A USP atingiu neste ano o patamar de mais de 50% de ingressantes oriundos de escolas públicas, dos quais 44,1% autodeclarados pretos, pardos ou indígenas.

Com a vigência da política afirmativa, vieram também as denúncias de fraudes nas cotas raciais. Até hoje, apenas 1 dos 193 processos desse tipo em curso, ou 0,5% do total, foi concluído.

As ações foram originadas de 381 denúncias que ficam sob responsabilidade da Pró-Reitoria de Graduação. Dessas, 160 foram descartadas por não apresentarem indícios de materialidade e 27 não prosperaram porque os alunos cancelaram suas matrículas por conta própria.

As primeiras duas denúncias foram feitas em 2017, quando parte dos cursos utilizava cotas raciais pelo Sisu (Sistema de Seleção Unificado), pelo qual ingressam candidatos que haviam prestado o Enem (Exame Nacional do Ensino Médio). Em 2018 a ação afirmativa se tornou universal na instituição.

Em julho de 2017, o Conselho Universitário da USP aprovou a adoção das cotas raciais e socieconômicas em toda a universidade, permitindo a modalidade para candidatos inscritos no seu principal método de ingresso, o vestibular Fuvest, a partir do ano seguinte.

O único caso que teve conclusão foi o de Braz Cardoso Neto, à época com 20 anos, aluno do IRI (Instituto de Relações Internacionais) que entrou na universidade em 2019. Em julho de 2020, uma decisão unânime expulsou o estudante, que se declarou pardo e com renda inferior a R$ 4.000, mas não conseguiu comprovar as condições.

As denúncias de fraude devem ser endereçadas à Pró-Reitoria de Graduação, que centraliza as investigações. Dessa forma, a universidade garante que todos passem pelos mesmos procedimentos, com as mesmas chances de defesa.

Tarefas
a) As afirmações a seguir concordam com o texto sobre as cotas na USP? Responda sim ou não a cada uma e cite as palavras exatas do texto que decidem: (i) Das 381 denúncias, 160 foram descartadas por falta de indícios de materialidade. (ii) As primeiras denúncias de fraude foram feitas em 2018. (iii) O estudante expulso em julho de 2020 era aluno do IRI.
b) Prossiga com o texto sobre as cotas na USP a partir da última frase.
As entradas provêm de outra fonte.

Listagem de dados
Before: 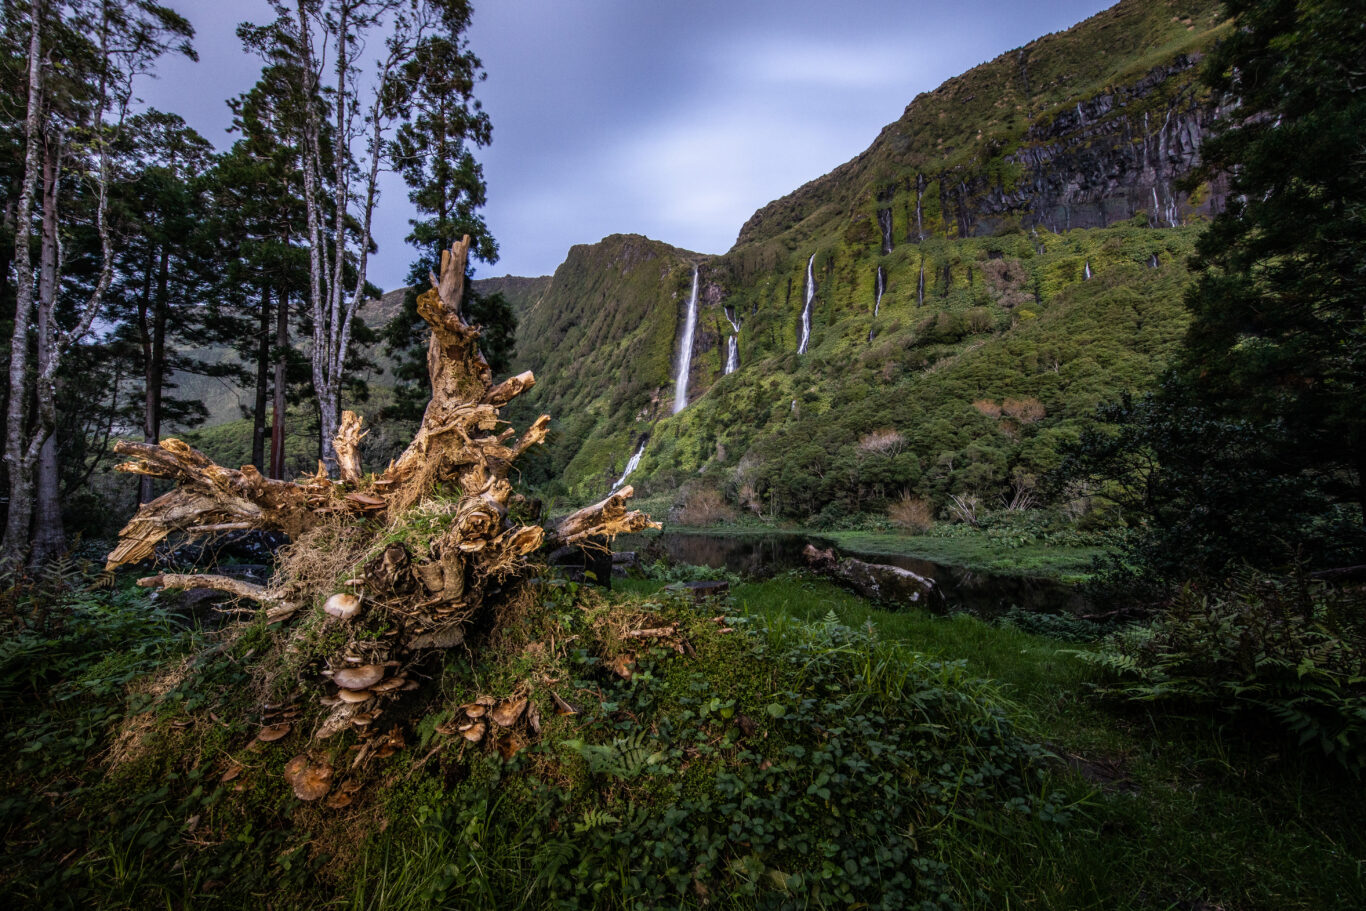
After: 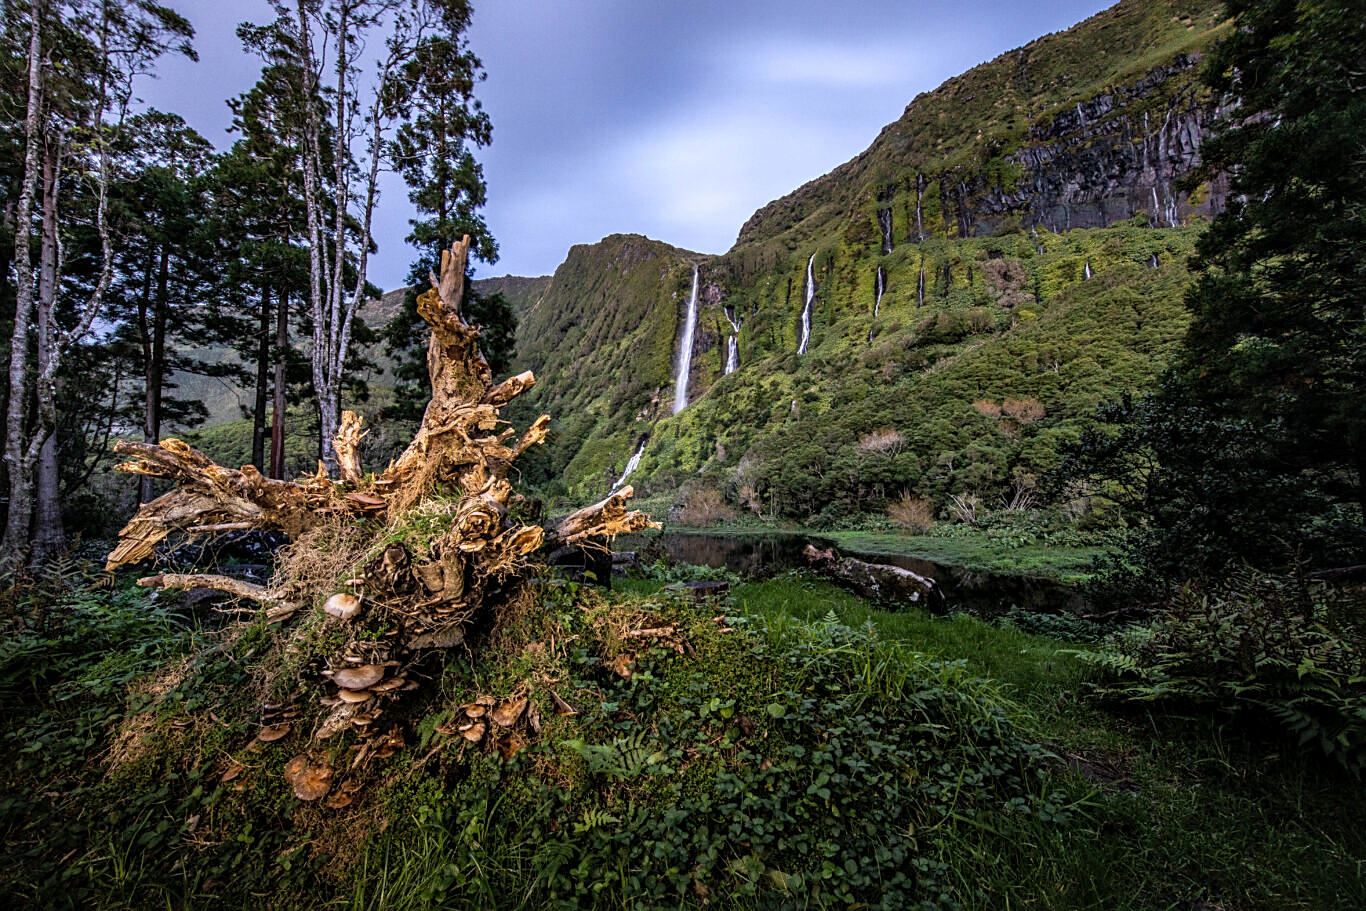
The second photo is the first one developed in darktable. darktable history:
local contrast: mode bilateral grid, contrast 20, coarseness 50, detail 130%, midtone range 0.2
sharpen: on, module defaults
contrast brightness saturation: contrast 0.03, brightness 0.06, saturation 0.13
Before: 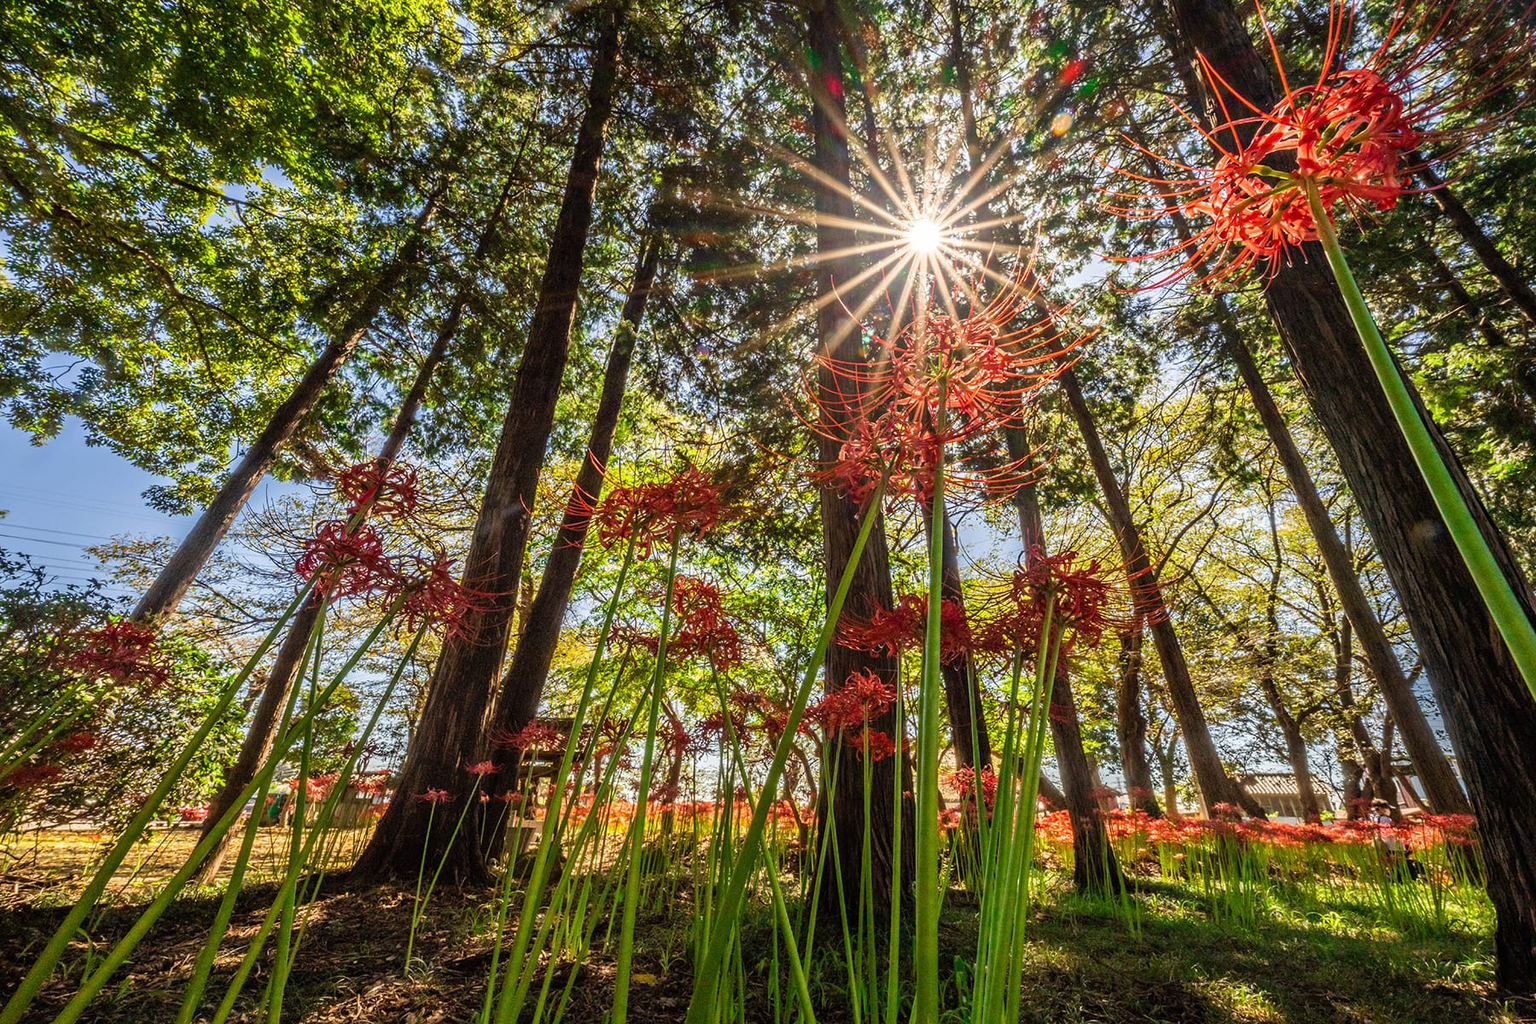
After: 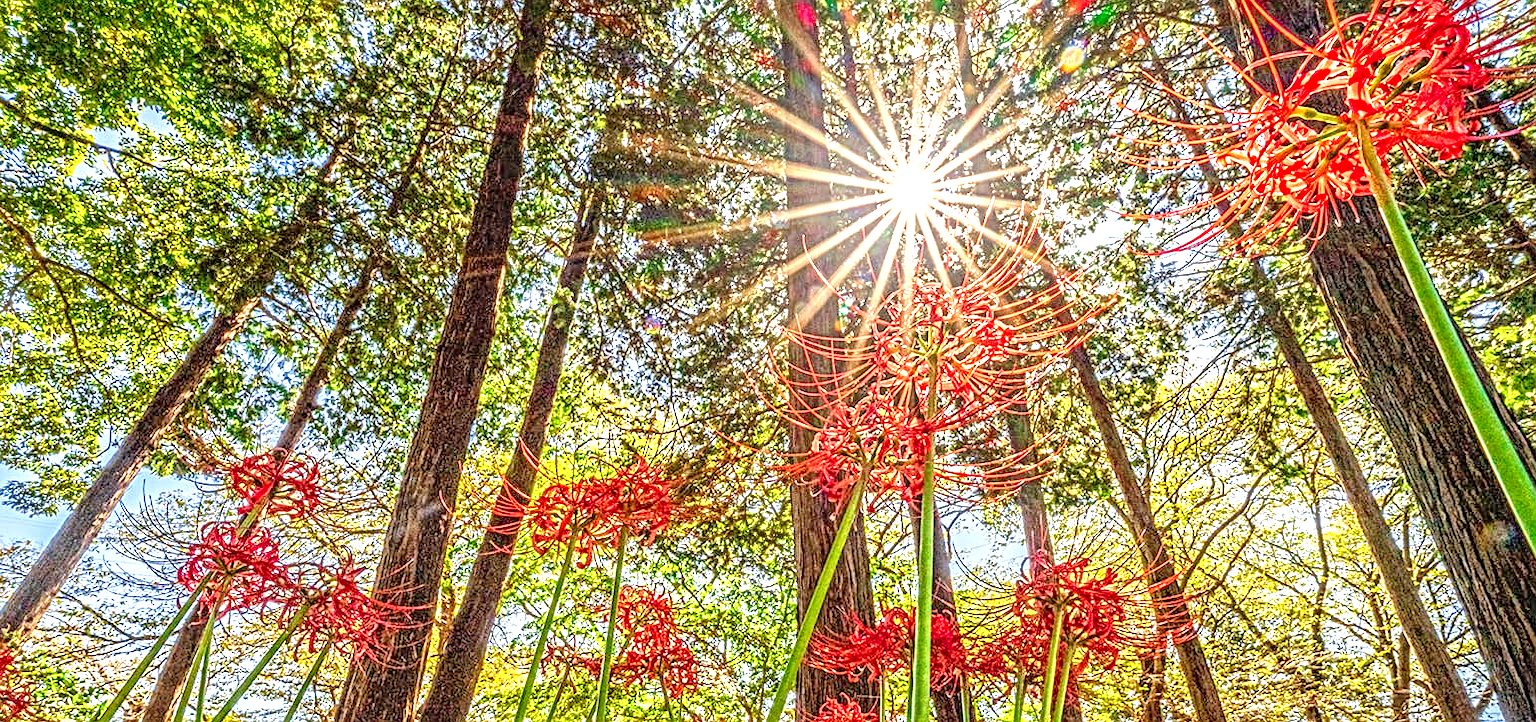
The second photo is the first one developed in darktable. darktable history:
local contrast: mode bilateral grid, contrast 20, coarseness 3, detail 300%, midtone range 0.2
crop and rotate: left 9.345%, top 7.22%, right 4.982%, bottom 32.331%
levels: levels [0.008, 0.318, 0.836]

Respostas esperadas
a)
(i) Sim: "Dessas, 160 foram descartadas por não apresentarem indícios de materialidade"
(ii) Não: "As primeiras duas denúncias foram feitas em 2017"
(iii) Sim: "aluno do IRI (Instituto de Relações Internacionais)"

b)
O processo, no entanto, é moroso. Além de 2 ações iniciadas em 2017, há mais 44 abertas em 2018 em apuração. No final deste ano, os casos completarão quatro anos, tempo mínimo necessário para a conclusão de uma graduação em muitos cursos da universidade. Alunos acusados de fraude que ingressaram no primeiro ano de cotas na instituição poderão se formar em 2021 sem que as investigações sejam concluídas.

Grande parte das denúncias são feitas pelo Comitê Antifraudes, criado no primeiro ano de vigência da política por alunos da USP. Hoje formado em direito, Lucas Módolo, advogado e coordenador do comitê, é um dos responsáveis por formalizar as suspeitas. Para ele, o trabalho desenvolvido pela Pró-Reitoria tem efeito na medida em que a discussão sobre fraudes aumenta. Em sua avaliação, porém, a atuação do órgão é lenta.

“Em 2018, a universidade deveria ter implementado algum mecanismo de prevenção a fraudes e, na ausência disso, algum mecanismo de repressão para investigar quem são as pessoas que estão atuando de forma irregular”, diz.

O pró-reitor e professor Edmund Baracat diz que a expectativa é de finalizar os processos mais antigos ainda neste ano e que, caso isso não aconteça, a USP pode vir a agir para impedir que fraudadores recebam seus diplomas.

"Se o aluno concluir o curso e o processo dele não sair, nós, a universidade, por meio da Procuradoria Geral [da USP], podemos exercer ações para impedir ou para retirar esse certificado, mas essa é uma consulta que nós teremos que fazer à Procuradoria Geral", afirma.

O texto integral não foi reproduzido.